Looking back, Tiger Army was one of the earliest punk-affiliated groups to open my eyes to the potential of infusing modern punk with sounds from times gone by. Sure, the California trio started as a an American psychobilly act scoffed at by European purists, but playing alongside bands like Rancid and Bad Religion in the late 90’s introduced the sound to a new generation of punk fans – myself included.
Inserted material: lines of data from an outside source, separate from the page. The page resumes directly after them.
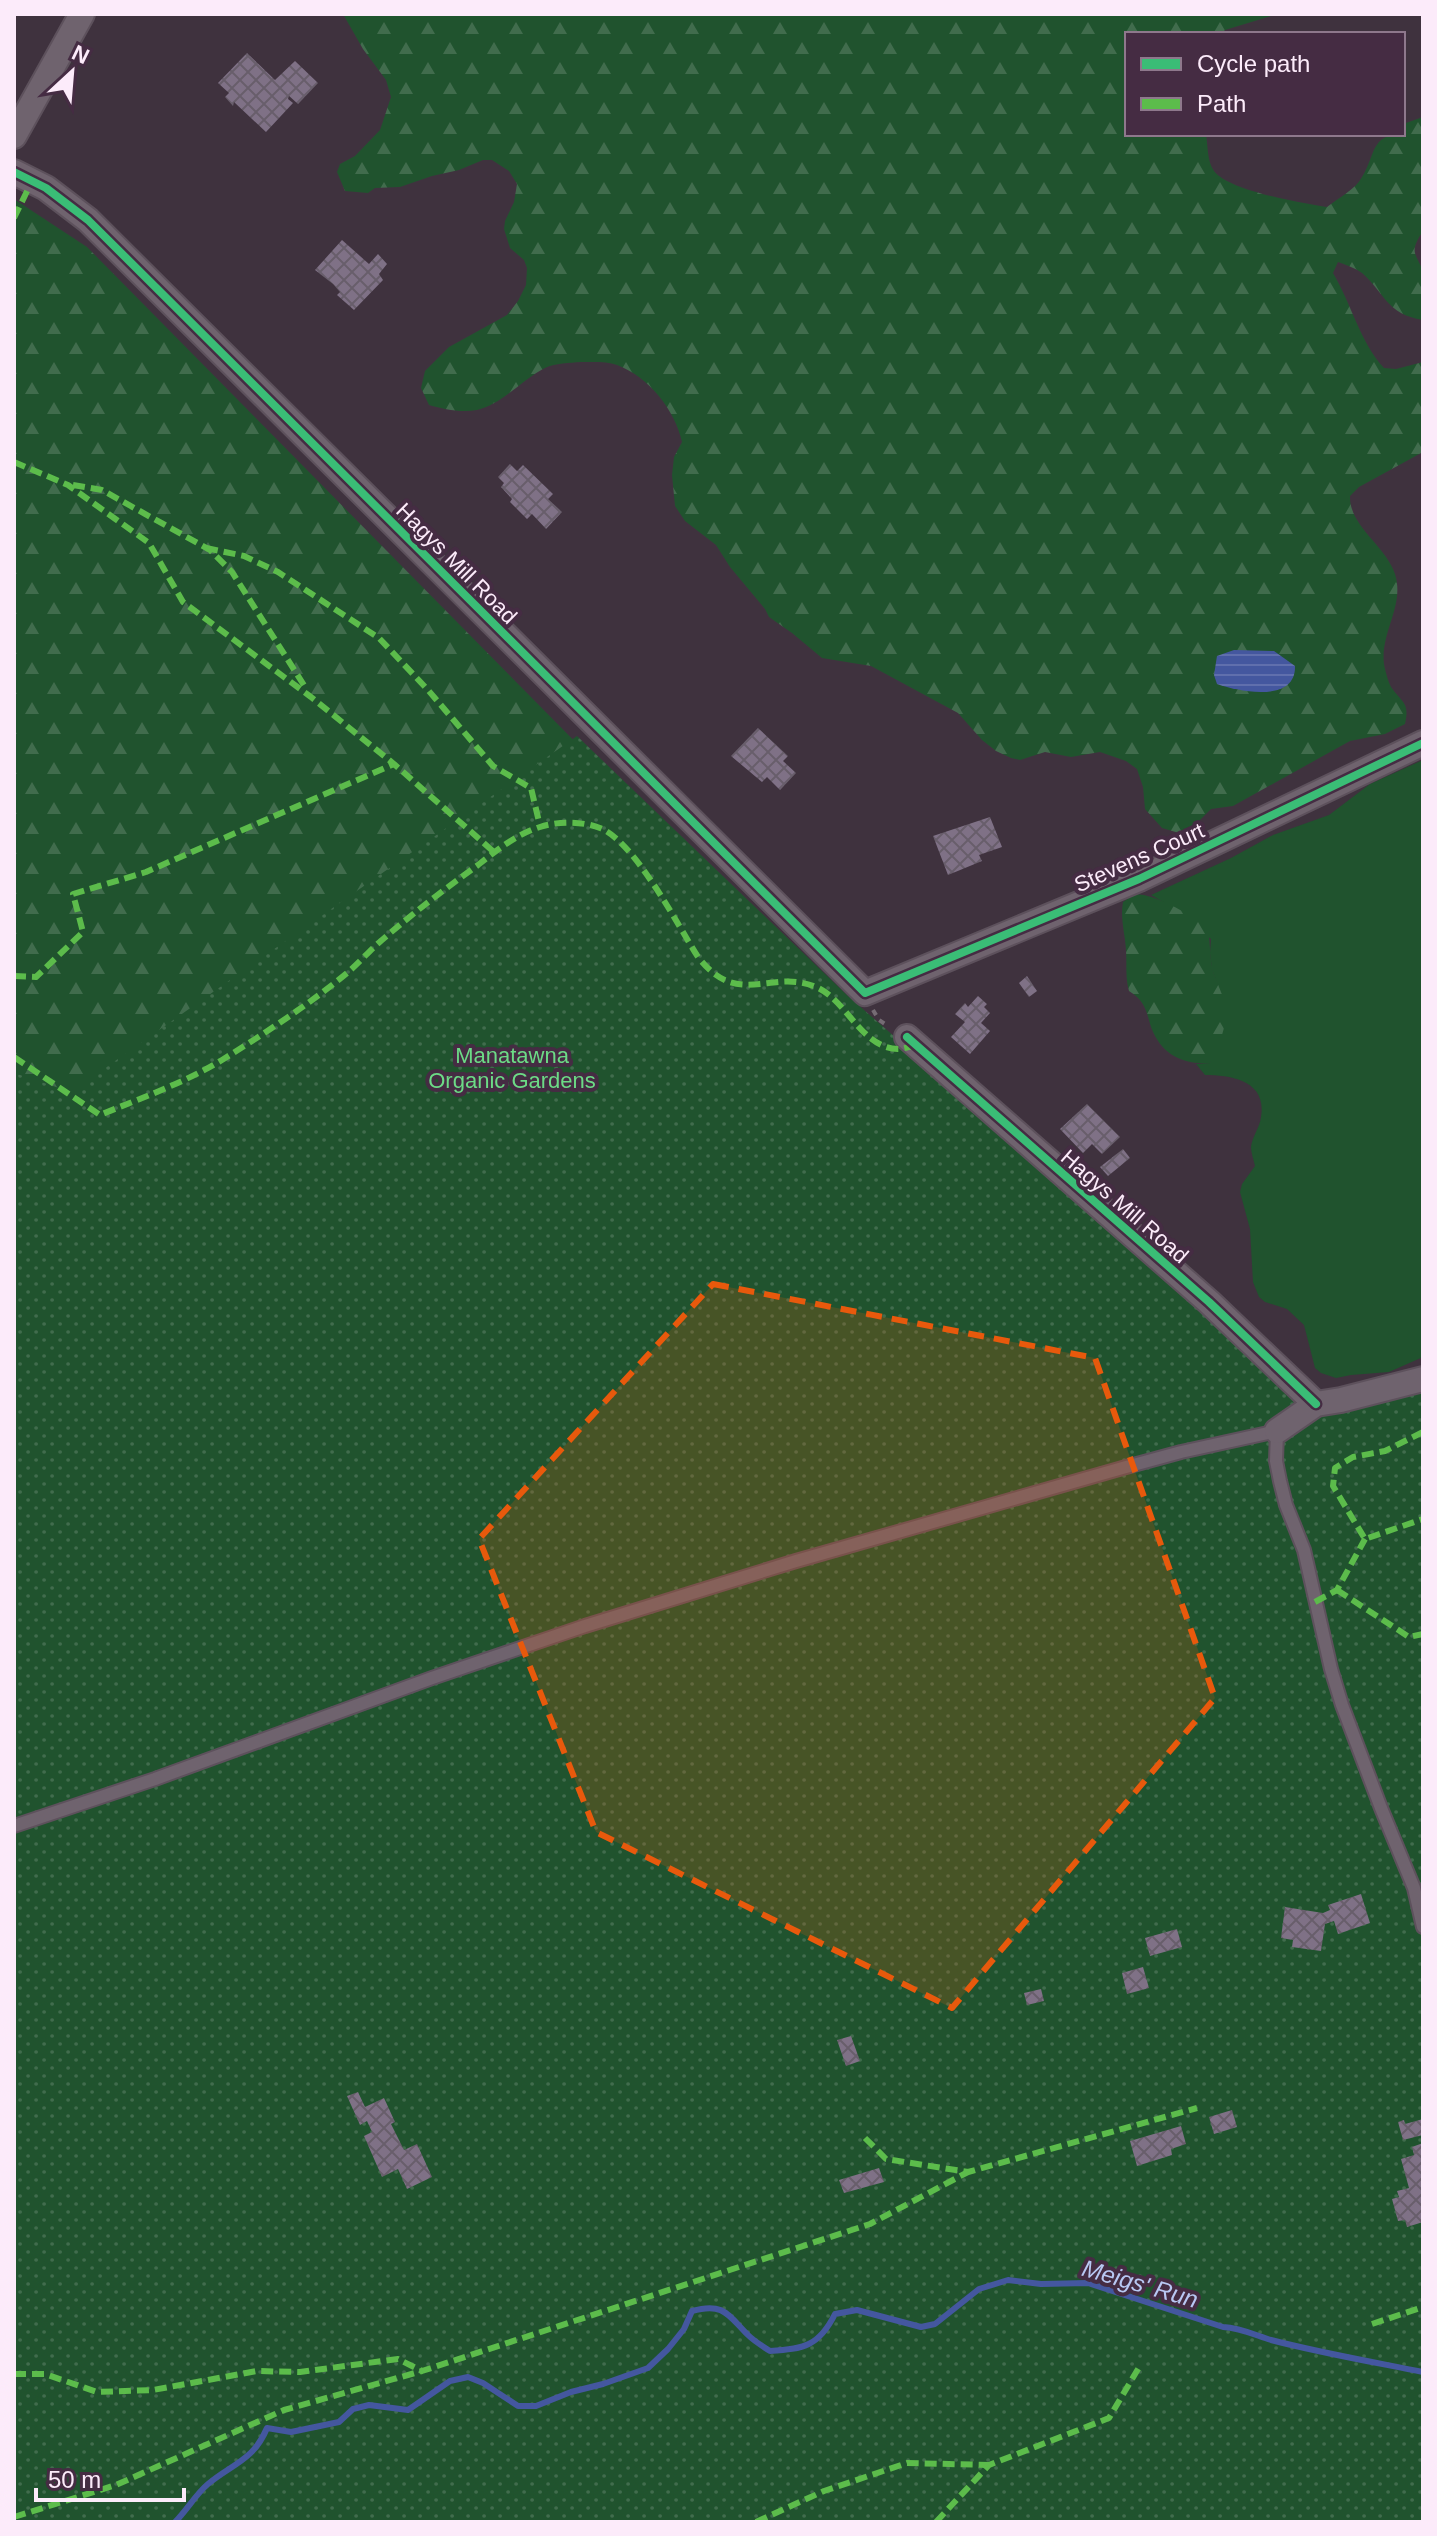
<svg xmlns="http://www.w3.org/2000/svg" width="1437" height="2536" font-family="Helvetica,sans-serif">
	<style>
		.grass { fill: #20532e }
		.forest { fill: url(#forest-firs) }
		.park { fill: url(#park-dots) }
		.water { fill: url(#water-rules) }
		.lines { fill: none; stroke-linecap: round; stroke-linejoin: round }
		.stream { stroke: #44579f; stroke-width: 6 }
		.building { fill: url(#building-cross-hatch) }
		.lane-casing { stroke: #5d515c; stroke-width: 16 }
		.street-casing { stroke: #5d515c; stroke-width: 28 }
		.path { stroke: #756c74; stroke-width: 4; stroke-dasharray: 6 6; stroke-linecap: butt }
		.lane { stroke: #6f636e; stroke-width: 12 }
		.street { stroke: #6f636e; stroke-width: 24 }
		.quiet { stroke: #5cbc4b; stroke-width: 6; stroke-dasharray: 12 6; stroke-linecap: butt }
		.cycleway-casing { stroke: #452c43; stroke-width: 13 }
		.cycleway { stroke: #3abd76; stroke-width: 8 }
		.marked { fill: #e8590c; fill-opacity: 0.2; stroke: #e8590c; stroke-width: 6; stroke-dasharray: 16 10; stroke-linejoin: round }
		.labels { text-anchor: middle; stroke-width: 8; stroke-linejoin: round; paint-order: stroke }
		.street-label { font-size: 22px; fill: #fcebfa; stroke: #452c43 }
		.park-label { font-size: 22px; fill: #6cdb86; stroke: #452c43 }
		.water-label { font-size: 24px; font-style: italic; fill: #b8c8f3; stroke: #452c43 }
	</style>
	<defs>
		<pattern id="forest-firs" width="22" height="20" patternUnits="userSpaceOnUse" patternTransform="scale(2)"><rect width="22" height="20" fill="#20532e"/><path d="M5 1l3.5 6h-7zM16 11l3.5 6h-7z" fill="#416c4d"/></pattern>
		<pattern id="park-dots" width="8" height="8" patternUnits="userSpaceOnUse" patternTransform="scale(2)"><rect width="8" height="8" fill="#20532e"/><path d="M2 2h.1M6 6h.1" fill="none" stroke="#416c4d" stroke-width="1.8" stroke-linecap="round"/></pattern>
		<pattern id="water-rules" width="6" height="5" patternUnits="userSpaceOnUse" patternTransform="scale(2)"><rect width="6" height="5" fill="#44579f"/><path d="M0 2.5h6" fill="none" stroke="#606fad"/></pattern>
		<pattern id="building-cross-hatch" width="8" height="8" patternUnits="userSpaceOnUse" patternTransform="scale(2)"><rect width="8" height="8" fill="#7f7186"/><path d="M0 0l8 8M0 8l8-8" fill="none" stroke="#685e6b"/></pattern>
	</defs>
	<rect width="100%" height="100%" fill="#3f323e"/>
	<path class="grass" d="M1423 760V1357L1389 1372 1351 1375 1336 1378 1321 1373 1315 1368 1304 1325 1287 1309 1265 1302 1259 1297 1253 1282 1250 1229 1240 1192 1242 1184 1255 1166C1254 1161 1251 1153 1251 1147 1252 1137 1260 1127 1261 1117 1267 1081 1232 1075 1205 1075L1196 1064 1210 1063 1222 998 1212 969 1210 953 1211 939 1177 910 1151 895 1231 858 1273 835 1329 815 1370 784Z"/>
	<g class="forest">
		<path d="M343 14H1278L1225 30 1221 34H1127V134H1206C1208 146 1207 161 1214 171 1229 191 1302 203 1327 207 1338 198 1355 190 1362 177 1376 155 1370 134 1403 134V124L1423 117V231C1407 255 1418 253 1423 273 1426 287 1423 306 1423 320 1386 314 1385 293 1362 273 1355 268 1346 265 1338 262L1333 273C1351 303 1360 342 1384 368L1396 369 1423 362V452L1359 487 1350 496C1349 526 1386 546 1395 574 1405 606 1380 632 1384 664 1385 670 1388 681 1391 687 1402 703 1410 702 1405 724L1385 734 1350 741 1233 806 1211 809 1195 825 1179 833 1162 828 1145 809 1143 787 1137 769 1126 761 1100 752 1071 757 1045 752 1020 760 1011 758 996 751 982 740 958 713 871 666 822 658 792 633 769 617 765 609 730 567 716 545 685 521 675 506 672 475 674 457 682 442C675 410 649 377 617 365 607 361 592 362 581 362 569 363 556 363 545 368 523 379 501 405 477 410 460 413 444 409 429 405L421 388 425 371 449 347 507 315 518 301 526 285 527 268 524 260 510 248 504 229 505 221 514 202 517 184 509 171 492 160H483L459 170 432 176 400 187 375 188 368 193 345 191 337 172 340 164 355 156 380 130 391 97 386 80 363 49Z"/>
		<polygon points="14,199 87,247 604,771 155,1077 14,1107"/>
		<path d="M1135 894C1159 895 1183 913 1206 923 1211 938 1209 951 1212 967 1215 982 1227 999 1226 1015 1225 1031 1217 1050 1210 1063 1182 1065 1161 1054 1151 1027 1146 1010 1145 1001 1129 991 1125 977 1127 964 1126 950 1125 933 1120 919 1123 902Z"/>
	</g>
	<polygon class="park" points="577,736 848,996 1045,1168 1316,1415 1423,1388 1423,2522 14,2522 14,1073 71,1092"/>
	<path class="water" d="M1234 650 1274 651 1295 666C1296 703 1240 692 1217 684L1214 675 1217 656Z"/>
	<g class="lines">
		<path class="stream" d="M175 2522C187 2510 196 2494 208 2484 232 2464 254 2460 267 2428L291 2432 339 2422 353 2409 369 2405 408 2410 450 2381 468 2377 483 2383 518 2406H536L571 2392 603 2384 648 2368 668 2349 684 2329 692 2311C724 2302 728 2315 748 2335 754 2341 762 2346 770 2351 804 2349 819 2346 835 2314L857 2310 921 2327 935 2324 979 2289 1008 2280 1041 2284 1088 2283 1223 2327C1241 2328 1255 2335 1271 2340 1321 2353 1373 2362 1423 2372"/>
	</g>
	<g class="building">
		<polygon points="247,53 275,80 295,61 318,83 298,104 289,96 288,99 293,103 266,132 234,102 233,106 225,97 229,93 218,83"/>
		<polygon points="342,240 369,264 378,254 387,264 379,274 383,280 354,310 337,295 340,292 333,284 315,270"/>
		<polygon points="510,464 517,471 523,465 553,494 548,499 562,512 546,529 532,514 527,519 510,502 512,499 501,487 504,483 498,477"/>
		<polygon points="758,728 788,756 783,761 796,773 780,790 767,777 762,782 731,756"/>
		<polygon points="990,817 1002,847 979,855 982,861 948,875 933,836"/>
		<polygon points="1027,976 1037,991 1029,997 1019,983"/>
		<polygon points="978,996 987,1004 984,1007 990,1013 981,1023 990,1031 970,1054 951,1037 965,1022 955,1014 965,1003 968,1007"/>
		<polygon points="1087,1104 1120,1137 1102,1154 1092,1144 1083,1153 1060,1129"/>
		<polygon points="1123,1149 1130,1158 1108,1176 1100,1167"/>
		<polygon points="1361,1894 1370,1923 1338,1934 1334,1921 1325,1924 1321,1951 1292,1947 1293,1940 1281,1938 1285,1907 1323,1913 1330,1910 1328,1905"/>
		<polygon points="1177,1929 1182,1947 1150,1956 1145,1938"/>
		<polygon points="1143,1967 1149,1988 1127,1994 1122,1973"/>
		<polygon points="1041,1989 1044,2001 1027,2005 1024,1993"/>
		<polygon points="851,2036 860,2061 846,2066 837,2040"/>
		<polygon points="358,2092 365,2107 384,2098 395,2122 391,2124 404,2150 417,2144 432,2177 407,2189 398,2169 382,2177 364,2136 372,2132 367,2121 360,2125 347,2096"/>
		<polygon points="1232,2110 1237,2127 1214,2134 1209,2117"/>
		<polygon points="1423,2119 1423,2135 1403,2140 1398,2122 1404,2120 1405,2124"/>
		<polygon points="1181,2126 1186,2144 1171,2149 1172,2155 1137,2166 1130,2141"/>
		<polygon points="1423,2143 1423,2222 1407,2227 1405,2220 1398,2221 1392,2199 1399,2197 1397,2191 1409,2188 1401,2159 1414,2155 1412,2147"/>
		<polygon points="879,2168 884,2182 844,2193 839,2180"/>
	</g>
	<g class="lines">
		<defs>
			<polyline id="lane" points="14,1826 155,1779 432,1678 585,1626 796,1561 1126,1467 1181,1452 1277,1431 1276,1461 1280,1481 1286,1505 1304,1550 1331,1669 1342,1705 1381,1808 1414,1888 1423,1927"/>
			<g id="street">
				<polyline points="14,136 82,14"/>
				<polyline points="14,172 46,188 88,220 865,993 1139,879 1423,743"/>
				<polyline points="907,1037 1209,1302 1316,1404"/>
				<polyline points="1277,1431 1316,1404 1341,1400 1423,1379"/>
			</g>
		</defs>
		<use href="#lane" class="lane-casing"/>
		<use href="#street" class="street-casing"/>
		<polyline class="path" points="873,1010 879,1020 888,1026"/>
		<use href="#lane" class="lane"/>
		<use href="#street" class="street"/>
		<g class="quiet">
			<polyline points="14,218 32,181"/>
			<polyline points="14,462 68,485 149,543 183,602 311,697 394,764 494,852"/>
			<polyline points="73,485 102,490 210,550 232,572 307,690"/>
			<polyline points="206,548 244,556 278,572 379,638 428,690 493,766 531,788 540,826"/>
			<polyline points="14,976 36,977 83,932 73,894 146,872 394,764"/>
			<path d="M14 1057 100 1115C141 1098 184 1083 222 1060 264 1034 308 1005 347 973 359 963 370 950 382 940 413 913 445 889 478 865 497 850 517 834 540 827 558 821 582 821 600 828 635 842 677 924 698 957 738 1009 771 968 816 987 847 1000 861 1048 898 1049 904 1049 911 1046 916 1045"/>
			<polyline points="1423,1432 1385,1451 1353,1457 1335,1468 1333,1486 1365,1539 1423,1519"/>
			<polyline points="1337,1590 1409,1637 1423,1634"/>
			<polyline points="1315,1602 1337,1590 1365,1539"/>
			<polyline points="865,2138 886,2159 968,2172 1197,2108"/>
			<polyline points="1372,2324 1423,2307"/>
			<polyline points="14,2374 45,2374 97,2392 153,2390 257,2371 300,2372 398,2359 422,2371 870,2224 968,2172"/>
			<polyline points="14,2517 116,2485 284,2410 422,2371"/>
			<polyline points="756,2522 824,2491 907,2463 989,2465"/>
			<polyline points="936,2522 989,2465 1109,2418 1141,2364"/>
		</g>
		<defs>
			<g id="cycleway">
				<polyline points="14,172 46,188 88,220 865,993 1139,879 1423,743"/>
				<polyline points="907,1037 1209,1302 1316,1404"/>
			</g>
		</defs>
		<use href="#cycleway" class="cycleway-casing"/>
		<use href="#cycleway" class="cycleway"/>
	</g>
	<path class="marked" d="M713 1284 1095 1358 1215 1698 952 2008 596 1832 479 1539Z"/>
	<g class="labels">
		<g class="street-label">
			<text transform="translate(457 563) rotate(45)" y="8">Hagys Mill Road</text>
			<text transform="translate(1139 857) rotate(-24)" y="8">Stevens Court</text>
			<text transform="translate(1125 1206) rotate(41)" y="8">Hagys Mill Road</text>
		</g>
		<g class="park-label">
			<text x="512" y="1063">Manatawna<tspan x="512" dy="25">Organic Gardens</tspan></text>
		</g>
		<g class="water-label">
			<text transform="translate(1140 2284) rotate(16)" y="8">Meigs' Run</text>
		</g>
	</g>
	<rect width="1437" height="2536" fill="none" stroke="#fcebfa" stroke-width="32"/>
	<rect x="1125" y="32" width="280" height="104" fill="#452c43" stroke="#8e788c" stroke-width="2"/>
	<rect x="1141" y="58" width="40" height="12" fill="#3abd76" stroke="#8e788c" stroke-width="2"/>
	<text x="1197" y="72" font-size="24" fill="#fcebfa">Cycle path</text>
	<rect x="1141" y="98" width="40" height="12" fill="#5cbc4b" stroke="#8e788c" stroke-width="2"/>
	<text x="1197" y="112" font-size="24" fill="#fcebfa">Path</text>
	<g transform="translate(72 72) rotate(26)" stroke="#452c43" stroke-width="6" paint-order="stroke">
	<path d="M0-6L14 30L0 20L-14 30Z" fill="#fcebfa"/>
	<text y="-12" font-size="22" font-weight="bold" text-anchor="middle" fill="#fcebfa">N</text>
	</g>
	<path d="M36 2488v12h148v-12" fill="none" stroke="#fcebfa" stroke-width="4"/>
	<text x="48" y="2488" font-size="24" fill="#fcebfa" stroke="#452c43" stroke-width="6" paint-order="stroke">50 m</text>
</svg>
Frontman and visionary Nick 13 has never written the same album twice. The same can be said about Tiger Army’s fifth full-length, and return after a nine-year studio hiatus, V •••–. The latest chapter picks up right where Music From Regions Beyond left off. For those unfamiliar, the 2007 album found the band excitedly dipping their toes in the atmospheric and mellow waters of a significant tempo change. The clicking and thumping of Nick 13’s furious upright bass slowed to a pensive, contemplative state, with many of the album’s most memorable tracks still serving as a playlist to moonlight drives down the barren roadways of yesteryear. While headbangers and moshers may turn up their noses, like a crisp black rose, there’s a dark beauty defining present day Tiger Army and V •••–.
With occasional pedal steel, slide, alto saxophone, piano, violin, synthesizer and clear undertones that owe their hip shaking swagger to Elvis and company, Tiger Army puts their best foot forward in defining themselves as a bridge between the here and now and those sonic spectres all too often relegated the past. Nick 13’s sultry croon has never sounded so on key, pulsating with passion across subtly evolving tempos and rotating cast of instruments. Digging his heels in deep for the sole guitar heavy crunch of opener “Firefall,” Nick 13 proclaims his decade-spanning mission in the forcefully delivered statement, “We’re going to bring back the old ways / That you never knew, but somehow lie within.” In other words, Nick 13 affords the modern listener the liberty to enjoy his sound and embrace a lineage they may not even know.
As a rule, V •••– consists of a handful of basic compositional styles. Those psychobilly stompers like “Firefall” occur sparingly, only resurfacing within dark fiery embers of “Evil Lurks On The Road” to stoke the fire at the album’s midway point. The bulk of the journey unfolds akin to the second track, “Prisoner Of The Night.” With a ghastly aura enhanced under the repetition of crisp piano notes and murky imagery, Nick 13 softly croons his way through the first of many soft tipped expositions. Those like “World Without The Moon” and “Happier Times” infuse steadfast synth and serenading violin with ornately decorative effect.
Then there’s the country twang inherited from Nick 13’s solo work. Subdued in delivery, “Knife’s Edge” thumps to a gallop and then picks up to a trot with trumpets blaring, conjuring images of a wilder time south of the border. Meanwhile, “Train To Eternity” highlights the pedal steel with a vivid country flare. Both are absolute highlights.
Stylistically, Tiger Army takes one particularly large leap of faith with the 50’s drive-in conjuring “Dark And Lonely Night.” Nick 13, hopeless romantic by trade, slowly thumps his double bass through the intersection of love and longing, conjuring emotions on each rhythmic chord. Think a slower version of Hellbound Hepcats and you’d be fairly close. While rather laid-back for Tiger Army, the one-off nature more than suits V •••–.
My only hesitancy for declaring an early victory for Tiger Army rests in a new similarity they share Finnish psychobilly act, The Coffinshakers. An operatic quality, enacted through the heightened wail of a female vocalist, enhances the atmosphere of certain songs. But this bone chilling effect feels a little too familiar in execution to The Coffinshakers’ self titled effort, and lacks the bravado of the former’s execution. It’s a small gripe, and most readers will be asking “coffin who?”, but the psychobilly community is a close knit one, so I’m betting at least a few other will also make the connection.
Overall though, Tiger Army’s return is subtle but triumphant. Existing fans (likely having mellowed with age) will appreciate the nuanced, vintage rockabilly feel fuelling V •••–’s vision, while Nick 13 offers up every reason for the next generation to fall for his magnetic vocal croon and richly thumping psychobilly double bass. Stated differently, V •••– revives Tiger Army from dormancy with ease.